Append storage in multi-version databases on flash

  • Authors:
  • Robert Gottstein;Ilia Petrov;Alejandro Buchmann

  • Affiliations:
  • Databases and Distributed Systems, TU-Darmstadt, Germany;Data Management Lab, Reutlingen University, Germany;Databases and Distributed Systems, TU-Darmstadt, Germany

  • Venue:
  • BNCOD'13 Proceedings of the 29th British National conference on Big Data
  • Year:
  • 2013

Quantified Score

Hi-index 0.00

Visualization

Abstract

Append/Log-based Storage and Multi-Version Database Management Systems (MV-DBMS) are gaining significant importance on new storage hardware technologies such as Flash and Non-Volatile Memories. Any modification of a data item in a MV-DBMS results in the creation of a new version. Traditional implementations, physically stamp old versions as invalidated, causing in-place updates resulting in random writes and ultimately in mixed loads, all of which are suboptimal for new storage technologies. Log-/Append-based Storage Managers (LbSM) insert new or modified data at the logical end of log-organised storage, converting in-place updates into small sequential appends.
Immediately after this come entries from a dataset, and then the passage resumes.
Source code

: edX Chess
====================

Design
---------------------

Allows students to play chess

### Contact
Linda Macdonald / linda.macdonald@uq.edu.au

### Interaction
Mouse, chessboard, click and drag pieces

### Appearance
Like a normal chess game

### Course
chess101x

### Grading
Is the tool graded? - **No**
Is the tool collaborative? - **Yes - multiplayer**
We claim that the combination of multi-versioning and append storage effectively addresses the characteristics of modern storage technologies. We explore to what extent multi-versioning approaches such as Snapshot Isolation (SI) can benefit from Append-Based storage, and how a Flash-optimised approach called SIAS (Snapshot Isolation Append Storage) can improve performance. While traditional LbSM use coarse-grain page append granularity, SIAS performs appends in tuple-version granularity and manages versions as simply linked lists, thus avoiding in-place invalidations. Our experimental results instrumenting a SSD with TPC-C generated OLTP load patterns show that: a) traditional LbSM approaches are up to 73% faster than their in-place update counterparts; b) SIAS tuple-version granularity append is up to 2.99x faster (IOPS and runtime) than in-place update storage managers; c) SIAS reduces the write overhead up to 52 times; d) in SIAS using exclusive append regions per relation is up to 5% faster than using one append region for all relations; e) SIAS I/O performance scales with growing parallelism, whereas traditional approaches reach early saturation.